While prioritizing vulnerabilities within contextual information is important, customers often want to go much further, and they can do that when we add logging and sniffing alongside scan results. With the right users engaged on these risk feeds, we can add more data, sometimes moving beyond the vulnerability cycle and into the attack cycle. Wouldn't the same person charged with applying critical patches on a system be interested in seeing suspicious processes, a spike in failed login attempts, or a desktop accepting web requests? This wouldn't work if it showed up in a 100-page report that was 5 days old, but with an engaged user population, you can move from scan reporting to distributed incident response.

As a practical example, I recently talked to another customer who was asking how to ignore scan findings on anonymous FTP servers that they needed for production uses. My first reaction was to point out the “accept risk” functionality within SC, which could suppress these findings from being included in future reports. However, we don’t really want to just ignore these, we want to make sure they aren’t being abused. So we did accept the risk, but we also set up a query on network traffic (using PVS) and the FTP logs ( using LCE) to be reviewed regularly and alert on abuse. In this case, it’s not a vulnerability… until it is because someone is attacking it. Does this fall under vulnerability management? I don’t think attackers and malware really care.



Repeat to Measure

Finally, with point scanning, differential reporting is the primary way to tell what has changed. You run a scan today, compare it to last month's scan, and find out what's new, old, and closed. While these differentials are useful, they aren't very insightful over the long run. You can move the comparison point back a few months or a year, but then you lose everything captured in between. There are also many other security solutions that have deep dependencies on vulnerability scan results, but when they pull point-in-time scan results, they lose all the continuity, context, and fidelity that is available through SecurityCenter. What people are really after is not the differences between point scans. They want measurements of how effective their efforts are at reducing risk. What management and the boardroom really wants to know is “are we getting better or are we getting worse in our security posture?”
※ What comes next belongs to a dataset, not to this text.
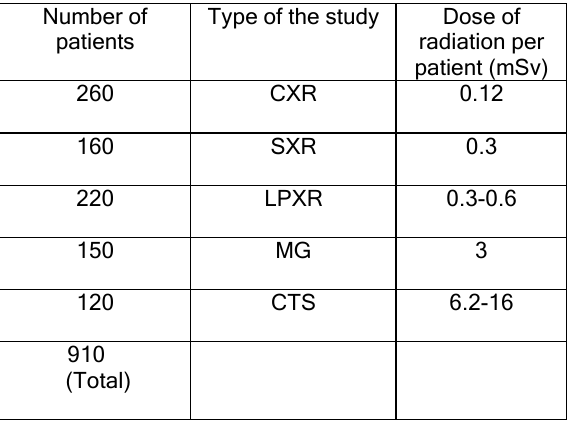
Table-1 No. of patients with type and dose of RDS.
Continuous metrics need to map risk data within the context of security and compliance, and show the outcome of engagement on these feeds. That’s why Tenable has expanded its research to include a team that focuses on bringing a rich source of scanning, sniffing, and log data to the surface with visual indicators, charts, and trending. The “scan, sniff, and log” approach is universal and applies across industries, but different data has different meaning and value, which leads to many regulatory control frameworks and security standards. Because of this, Tenable’s team extends these visuals into different security and compliance views to better relate that data to risk stakeholders across industries and up and down organizational charts. Compliance-focused audiences want to see changes to baselines, patch cycle efficiencies, and control auditing. Response-focused audiences want anomaly detection, indicators of compromise, and events. SecurityCenter Continuous View provides all of these views and more.
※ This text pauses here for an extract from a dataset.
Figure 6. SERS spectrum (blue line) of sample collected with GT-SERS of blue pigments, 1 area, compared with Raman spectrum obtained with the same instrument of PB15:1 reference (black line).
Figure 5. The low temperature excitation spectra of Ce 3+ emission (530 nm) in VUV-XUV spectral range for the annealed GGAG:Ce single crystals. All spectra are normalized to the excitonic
The ability to repeat the scan/report process goes away in a continuous model. Engagement by the right people in a continuous flow of risk information, and measurement of progress toward risk reduction, becomes the new model. Vulnerability management was once “scan, report, repeat”, but it’s now “monitor, engage, measure”. SecurityCenter Continuous View comes equipped with the sensors and platform to enable this new continuous approach at scale. If you don’t think this level of continuous engagement is needed, there’s malware dwelling out there to prove you wrong.